La démocratie française, elle aussi, se porte comme un charme. La preuve grâce à un sketch tourné à l’Assemblée nationale…

« On ne peut pas, au détour d’un accord, parce qu’on a l’impression qu’il va y avoir des difficultés dans le processus de ratification, tout d’un coup changer les règles et vouloir zapper les parlements nationaux du processus. C’est incroyable. Je trouve ça encore plus hallucinant à quelques jours du résultat du référendum britannique qu’on puisse envisager au niveau de la Commission européenne ce type de très mauvaises manières. »

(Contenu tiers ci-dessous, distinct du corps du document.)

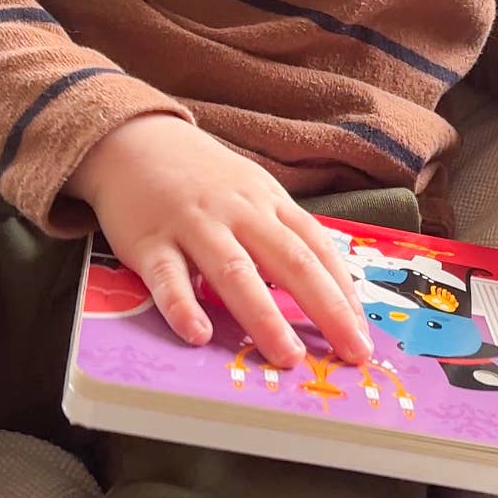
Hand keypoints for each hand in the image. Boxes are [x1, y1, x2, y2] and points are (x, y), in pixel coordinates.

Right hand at [67, 115, 371, 367]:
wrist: (134, 140)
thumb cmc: (204, 180)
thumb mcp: (253, 195)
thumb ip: (282, 236)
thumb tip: (324, 292)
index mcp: (270, 204)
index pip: (317, 249)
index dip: (344, 293)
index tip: (362, 335)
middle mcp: (239, 213)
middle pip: (290, 261)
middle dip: (326, 309)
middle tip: (351, 353)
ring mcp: (194, 226)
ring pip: (234, 272)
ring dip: (264, 316)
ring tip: (289, 357)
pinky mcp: (148, 242)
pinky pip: (167, 278)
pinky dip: (182, 306)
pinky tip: (198, 335)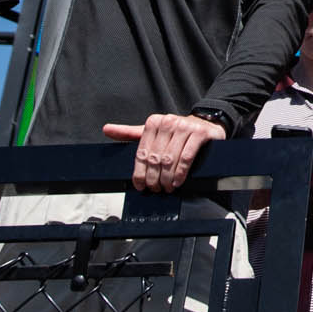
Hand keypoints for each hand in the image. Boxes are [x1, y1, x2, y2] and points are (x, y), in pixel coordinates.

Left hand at [102, 113, 226, 192]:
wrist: (205, 123)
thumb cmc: (177, 132)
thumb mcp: (153, 132)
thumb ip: (130, 133)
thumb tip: (107, 130)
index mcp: (154, 122)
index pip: (142, 152)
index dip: (139, 172)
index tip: (140, 185)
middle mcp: (168, 122)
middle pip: (155, 158)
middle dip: (154, 178)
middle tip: (155, 189)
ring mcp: (185, 127)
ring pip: (170, 159)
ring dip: (167, 178)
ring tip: (166, 188)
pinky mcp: (200, 133)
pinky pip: (187, 157)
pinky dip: (181, 172)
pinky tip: (178, 181)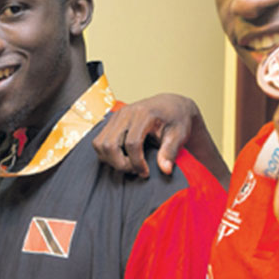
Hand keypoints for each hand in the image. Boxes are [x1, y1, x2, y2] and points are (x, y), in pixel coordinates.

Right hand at [94, 93, 228, 186]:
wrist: (170, 105)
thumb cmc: (176, 119)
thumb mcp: (179, 135)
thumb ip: (170, 152)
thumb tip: (165, 169)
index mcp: (143, 114)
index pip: (132, 143)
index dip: (137, 162)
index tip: (146, 172)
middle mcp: (125, 113)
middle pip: (109, 145)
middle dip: (120, 164)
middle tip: (135, 170)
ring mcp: (116, 116)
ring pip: (99, 144)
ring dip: (111, 160)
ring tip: (129, 164)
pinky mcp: (111, 121)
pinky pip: (99, 141)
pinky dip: (107, 154)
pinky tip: (123, 157)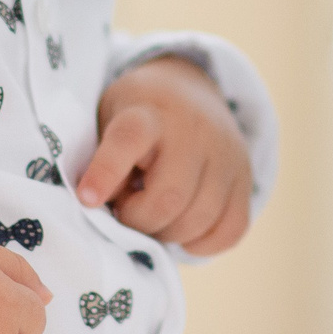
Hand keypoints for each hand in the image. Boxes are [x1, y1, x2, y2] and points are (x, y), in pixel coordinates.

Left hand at [76, 55, 253, 255]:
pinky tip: (184, 230)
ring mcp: (226, 154)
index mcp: (148, 113)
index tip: (87, 199)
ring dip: (168, 233)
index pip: (128, 140)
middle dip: (139, 219)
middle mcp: (193, 130)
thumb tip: (103, 209)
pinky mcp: (246, 177)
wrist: (188, 89)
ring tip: (153, 215)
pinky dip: (203, 244)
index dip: (106, 172)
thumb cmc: (137, 116)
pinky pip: (231, 229)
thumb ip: (100, 162)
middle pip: (170, 196)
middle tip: (126, 210)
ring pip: (200, 219)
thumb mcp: (109, 120)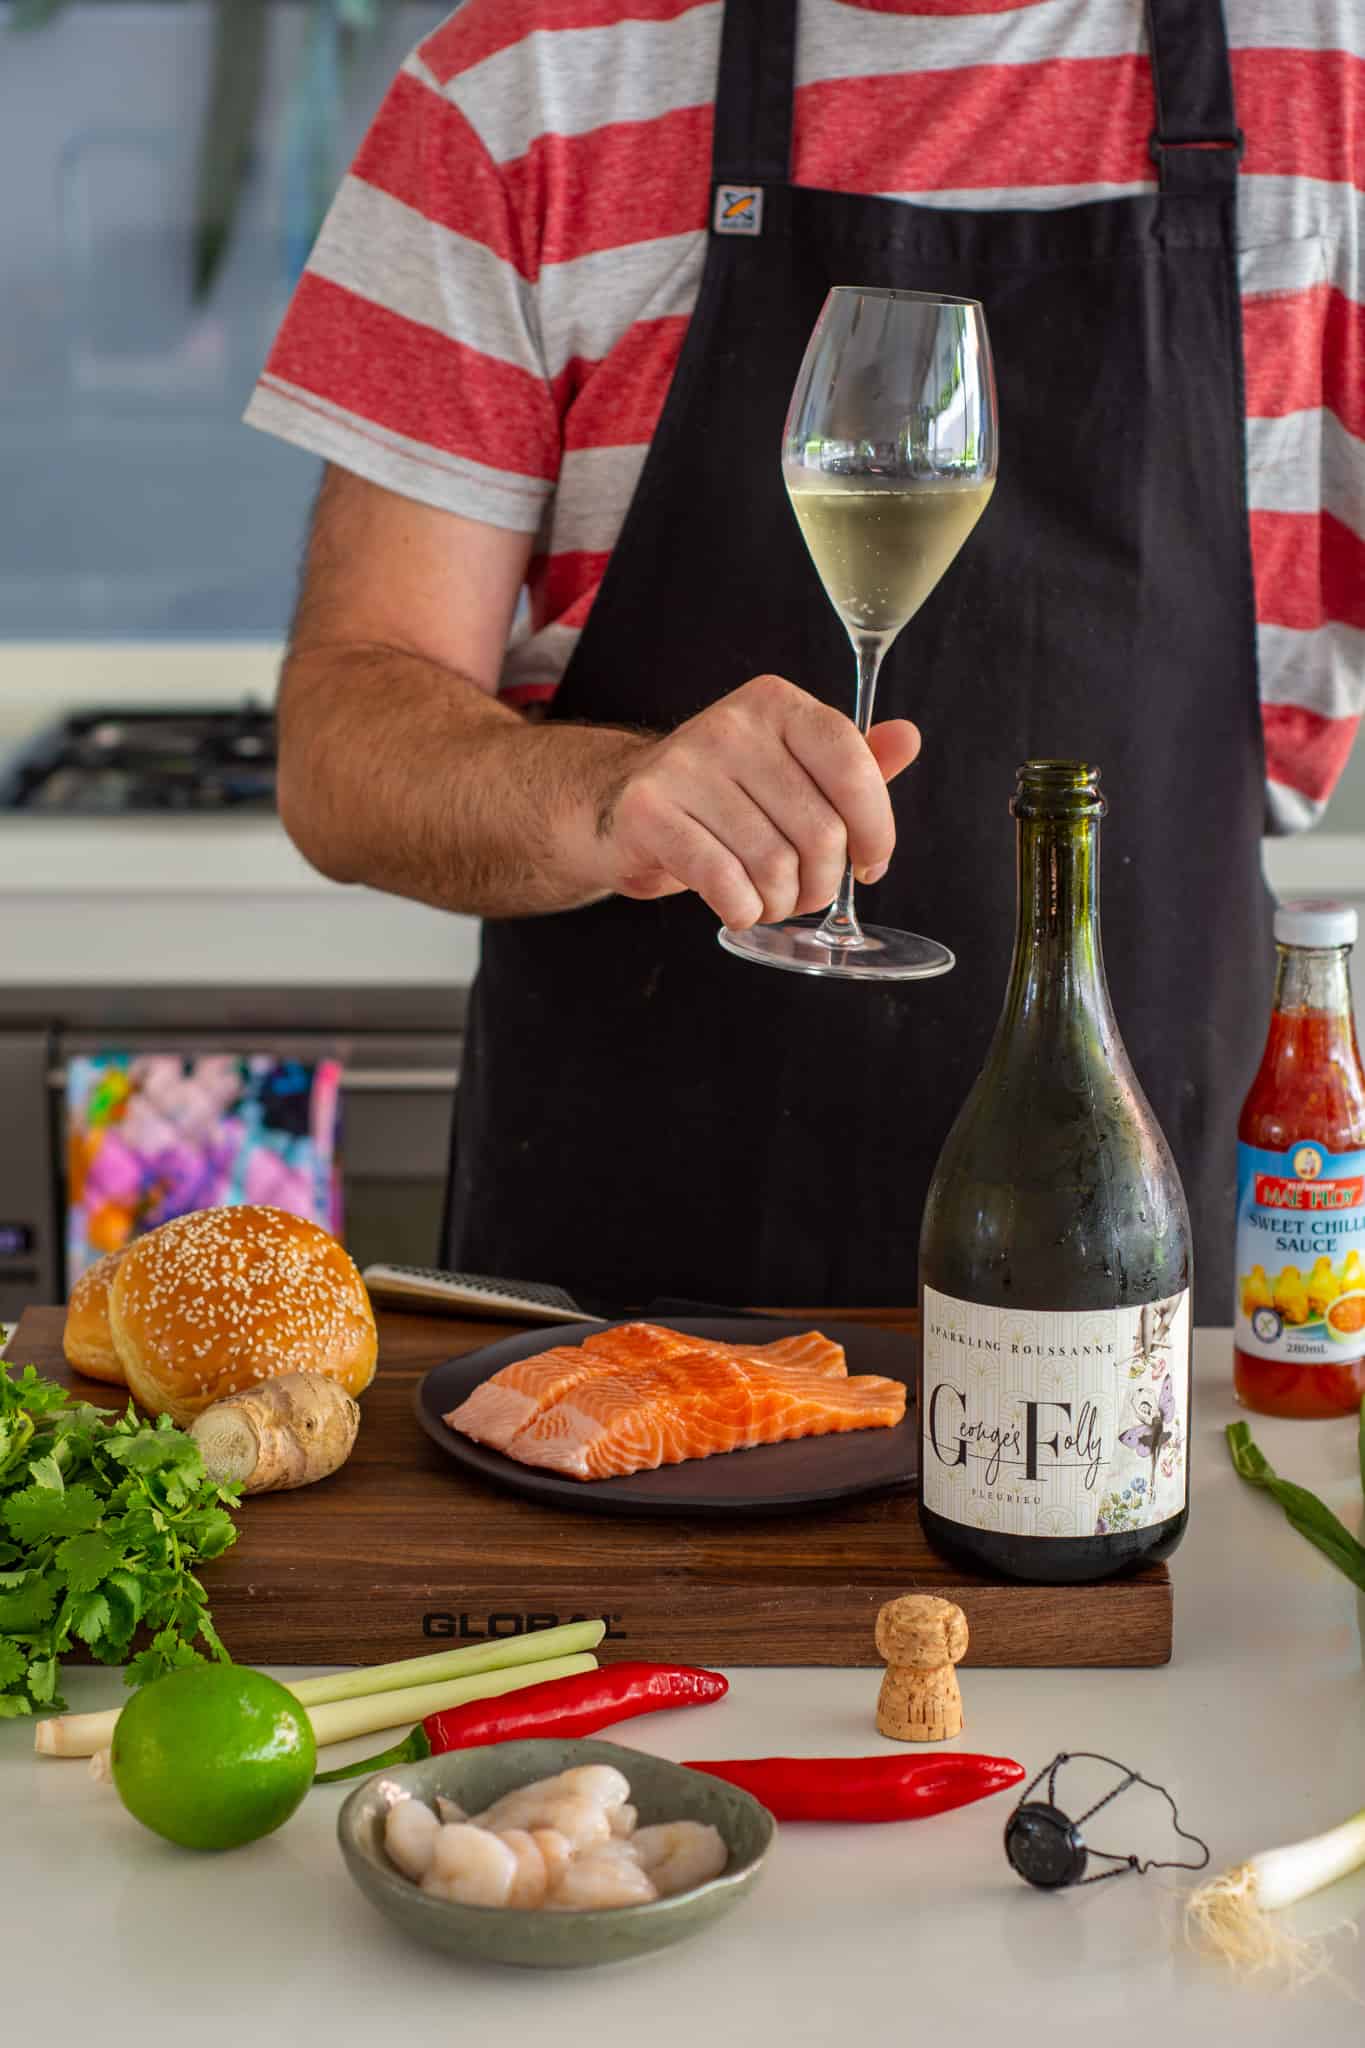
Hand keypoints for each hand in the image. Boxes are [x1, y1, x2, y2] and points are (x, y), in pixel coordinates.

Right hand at [587, 675, 920, 927]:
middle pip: (819, 829)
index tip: (870, 864)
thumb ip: (853, 762)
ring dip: (781, 902)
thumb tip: (908, 738)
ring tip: (769, 899)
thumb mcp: (792, 768)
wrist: (621, 805)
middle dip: (823, 881)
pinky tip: (737, 906)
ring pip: (774, 864)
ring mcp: (685, 765)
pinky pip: (726, 883)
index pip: (851, 765)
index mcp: (776, 704)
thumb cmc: (723, 795)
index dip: (875, 829)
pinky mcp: (649, 812)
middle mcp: (731, 725)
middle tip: (807, 892)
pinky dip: (743, 910)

C’est Matthias Fekl, notre secrétaire d’État au Commerce, qui s’emporte, au début de l’été, contre Jean-Claude Juncker et son idée : contourner les parlements nationaux. Le Premier ministre Manuel Valls, à son tour, prévient : « Attention à cette image d’une Europe punitive. » Et jusqu’au sommet de l’État, François Hollande souhaite ce « contrôle démocratique ».

 

Mais un « contrôle démocratique » qui, pour eux, pourrait s’exercer a posteriori : la Commission signe, le traité de libre-échange entre en vigueur, et ensuite, ensuite seulement, dans les années à venir, les parlements nationaux discutent, et éventuellement on recause de tout ça avec le Canada.

 

Sauf que des députés socialistes s’enhardissent.

 

Ils sont 77 à en appeler, le 21 septembre, au président de la République contre cette « application – même provisoire – de tout ou partie de ce texte ». Et ils accusent Bruxelles de « mépris pour les démocraties nationales ».

 

À l’Assemblée, en Commission des affaires européennes, la présidente (verte) Danielle Auroi présente une motion en ce sens. Elle est soutenue par des parlementaires socialistes, écologistes, radicaux, et détient ainsi la majorité dans sa commission. Sauf que, le matin du vote, le 5 octobre, cinq députés PS se font porter pâles : ils ont d’autres occupations, ailleurs. Ils sont alors remplacés par cinq autres députés PS… mais qui eux s’opposent au texte ! La motion est alors rejetée par 12 voix contre 4. Puis ces cinq supplétifs démissionnent à leur tour, et les autres reviennent !

 

Tellement pathétiques, tellement dérisoires. 


Du théâtre de boulevard.

 

Avec un acteur, en particulier, qui a révélé son potentiel comique : Jean-Claude Buisine, député PS de la Somme. Il appartient aux 77 qui, fin septembre, dénoncent cette « application même provisoire » du CETA. Quinze jours plus tard, il fait également partie des cinq, nommés pour la journée, qui votent contre la motion…

 

Ouf, le traité pourra entrer en vigueur !

 

Cet épisode, c’est la caricature de ces « frondeurs » en carton pâte, avec leurs frondes qui n’envoient que des boulettes de papier mâché.